Vultures, the unsung heroes of the skies?

LIMA, Peru — Sometimes the most genius ideas are the simplest. That seems to be the rule in Peru, where they’ve hit upon the perfect way to track down a burgeoning number of illegal garbage dumps: follow the vultures.

The idea may be simple, but it’s not exactly easy to pull off, given the extensive range of these airborne scavengers that roam freely above the Peruvian capital, Lima, a sprawling, chaotic city of 9 million people.

The South American country suffers from a serious shortage of official waste disposal plants. Illicitly dumping trash — into a river, over a cliff, or in front of your neighbor’s house — is routine here. Prosecutions are few and far between. 

 

That’s where the technology comes in, and the vultures. Under a new initiative called Gallinazo Avisa, or “Vulture Warns” in English, 10 of Lima’s large population of black vultures have been kitted out with GoPro cameras and global positioning satellite gear.

 
 

And the results so far have been pretty awesome. Check out these photos taken by the vultures of what, for the big birds, are giant lunch counters dotted around the city:

 
 
 
 

In addition to keeping Lima clean, the initiative is aimed at raising awareness about the downside of the country’s addiction to dumping waste wherever people feel like it.

By one estimate, 14 percent of the 6,000 metric tons of garbage Lima produces every day — 840 metric tons — is disposed of improperly. 

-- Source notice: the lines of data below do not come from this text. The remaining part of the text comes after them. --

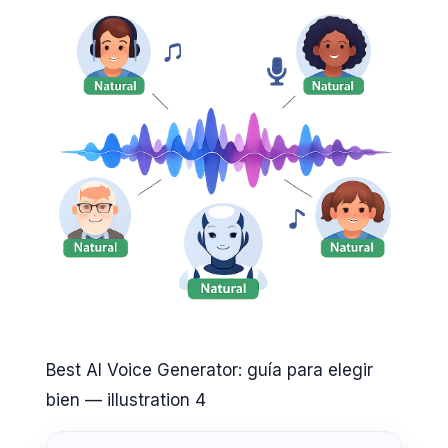
Best AI Voice Generator: guía para elegir
bien — illustration 4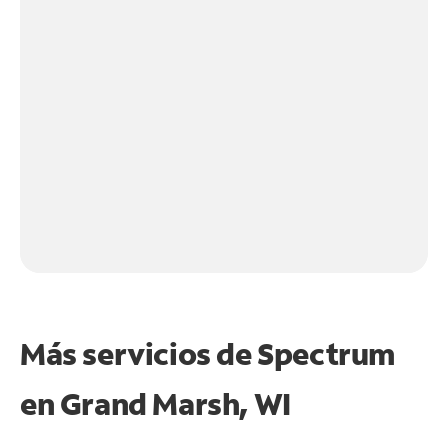
Más servicios de Spectrum
en
Grand Marsh, WI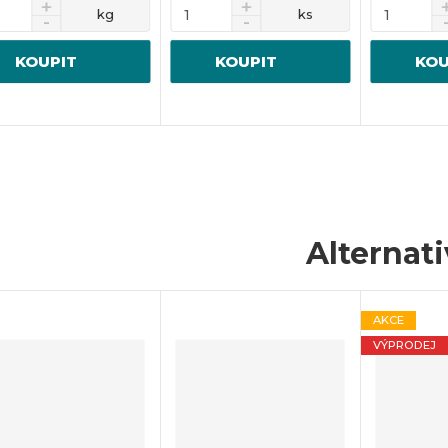
kg
ks
KOUPIT
KOUPIT
KOU
Alternat
AKCE
VÝPRODEJ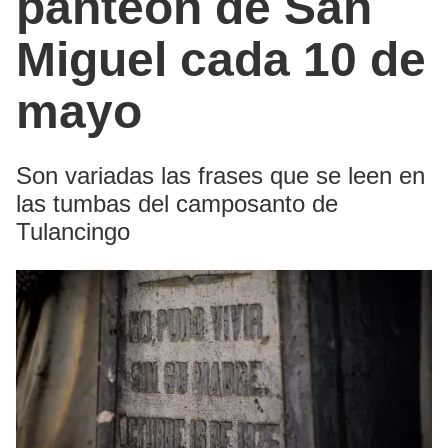
panteón de San
Miguel cada 10 de
mayo
Son variadas las frases que se leen en
las tumbas del camposanto de
Tulancingo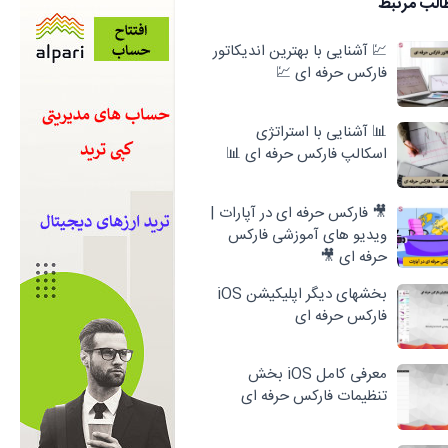
الب مرتبط
💹 آشنایی با بهترین اندیکاتور
فارکس حرفه ای 💹
📊 آشنایی با استراتژی
اسکالپ فارکس حرفه ای 📊
🎥 فارکس حرفه ای در آپارات |
ویدیو های آموزشی فارکس
حرفه ای 🎥
بخشهای دیگر اپلیکیشن iOS
فارکس حرفه ای
معرفی کامل iOS بخش
تنظیمات فارکس حرفه ای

The Gallinazo Avisa homepage includes a live map of the city to allow viewers to track the vultures in real time. 

 

It also includes a form for citizens to report trash piling up in their neighborhoods. And the environment ministry even contracted a PR firm to put out an epic, doom-laden video (with helpful subtitling in English):

 

It warns: “On one hand, pestilence and disease are hidden among the filth. On the other hand, humanity placidly ignoring the danger that threatens to interrupt aspirations of development forever.

“Between them, it’s only us, the cathartidae lineage. The [New World] vultures. The ones who always clean up the garbage. Even though nobody likes us.”

And on the “Act” page of Gallinazo Avisa's website, the vultures — who you can follow by name on social accounts — offer advice on recycling and correct waste disposal:

“For 14 millennia, we have dealt with the trash, but now we can’t do so any more on our own. For this reason, you need to know how to eradicate garbage and handle solid waste.”